Players Chant ‘Let Us Play’ in Protest of Council Disallowing Contact Football Games

Over 100 high school football players, poms participants, their coaches and parents chanted,”Let us play,” Sunday in protest of Montgomery County’s disallowing contact football games due to the pandemic. Gathered in front of the county council building in Rockville, they questioned why soccer and indoor hockey are permitted, but not football.

Harrison Loudermilk, a senior at Bethesda-Chevy Chase High School, admitted to being “pretty upset.” Many students are just sitting home, and he was so looking forward to football, with his mask on and drinking from his own water bottle, he said.

The students have been practicing and started wearing pads and helmets as of last week, only to learn on March 12 that County Executive Marc Elrich and members of the county council loosened quarantine restrictions at bars and restaurants but not for high school football. Football now is considered a high risk sport and only can be played when full protective equipment is not worn, and there is no contact between players.

Football brought “a sense of normalcy” into the pandemic life of Walter Johnson senior David Gardner. Pointing to his teammates, Gardner said, “These guys are family for me. It sucks that I won’t be able to play with them anymore.”

Fellow teammate Daniel Ticktin agreed. “It’s my senior season. They gave us a little bit of hope” by approving practice. “We have all the precautions in place.” He called the cancelling the season “devastating,” saying it didn’t make sense “to pull the plug on football at the same time they allow hockey and soccer.”

King Tshiama, an 11th grader at Quince Orchard High School, has been playing football for eight years. “Football is very important to me. I believe it can take me to a lot of places,” he said, adding, “If we follow the rules, then we should be allowed to play.”

Ben Minturn, B-CC head football coach, said he was frustrated that this decision came down suddenly, He said the council’s decision was “like dangling a carrot” in front of the students by letting them practice with pads and then calling off the season a few days later.

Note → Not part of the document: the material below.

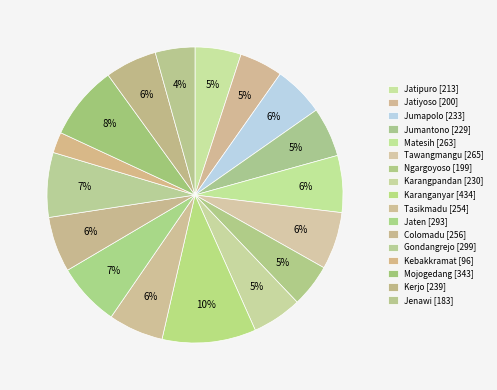

Count the number of slices in the pie.

17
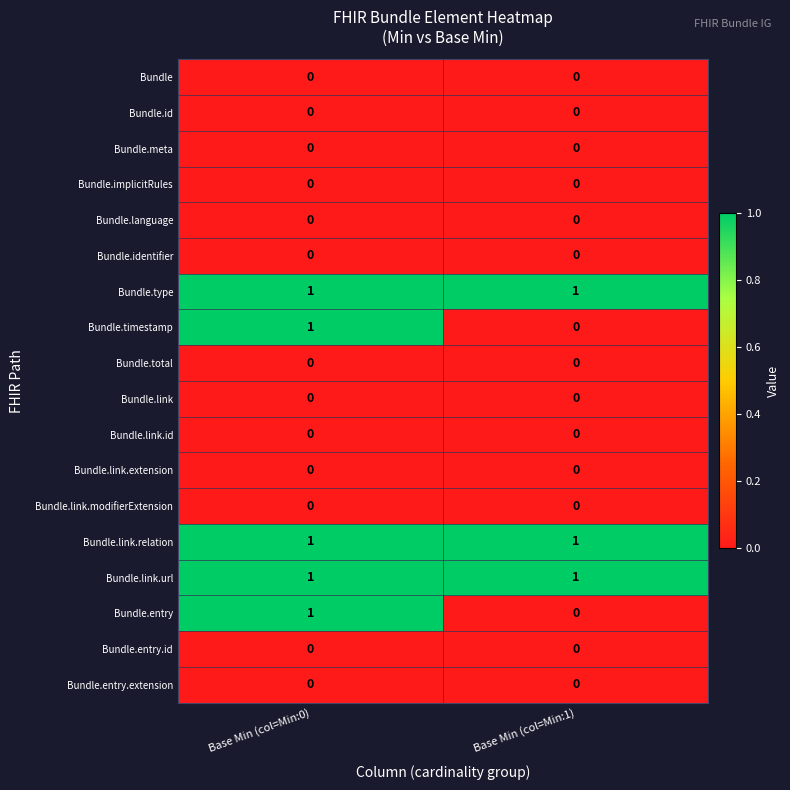

How many series are shown in this chart?

18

Many at the rally called it an equity issue, noting that football players aren’t listened to the way other athletes are. “Probably 15 kids on my team didn’t come today because they are working. It is unfair,” said Gardner.

His father, Steve Gardner called the decision to end the football season before it began “completely arbitrary and unfair.” Besides David, his other son, who is a junior at Walter Johnson, hopes to play college in football, but no one will recruit him if he “has no film,” Steve Gardner.

It wasn’t just football players who were upset. The poms, who already had agreed not to do their kick routines, now won’t be able to do the only thing left to them – perform at football games.

Tanya Ang, a coach for the Walter Johnson squad who has a son who plays football at Montgomery Blair, said parents understand all activities involve a calculated risk, but “parents should be the ones who make the decisions.” Ang said that for some of the students, “this is the only chance they have to get a scholarship so they can go to college.”

Also attending the rally was Lavanya Sithanandam, a pediatrician and Montgomery County Public School parent. “I am here to support these kids.” Football is played outdoors, and there is minimal COVID-19 transmission on the field. She said since the pandemic began, there has been a rise in childhood obesity and mental health issues. She believes sports will help ease both problems.

The protesting athletes represented most of the county’s public high schools, including Rockville, Damascus, Blair, Northwood, Clarksburg, Walter Johnson, Bethesda-Chevy Chase, Paint Branch and Sherwood.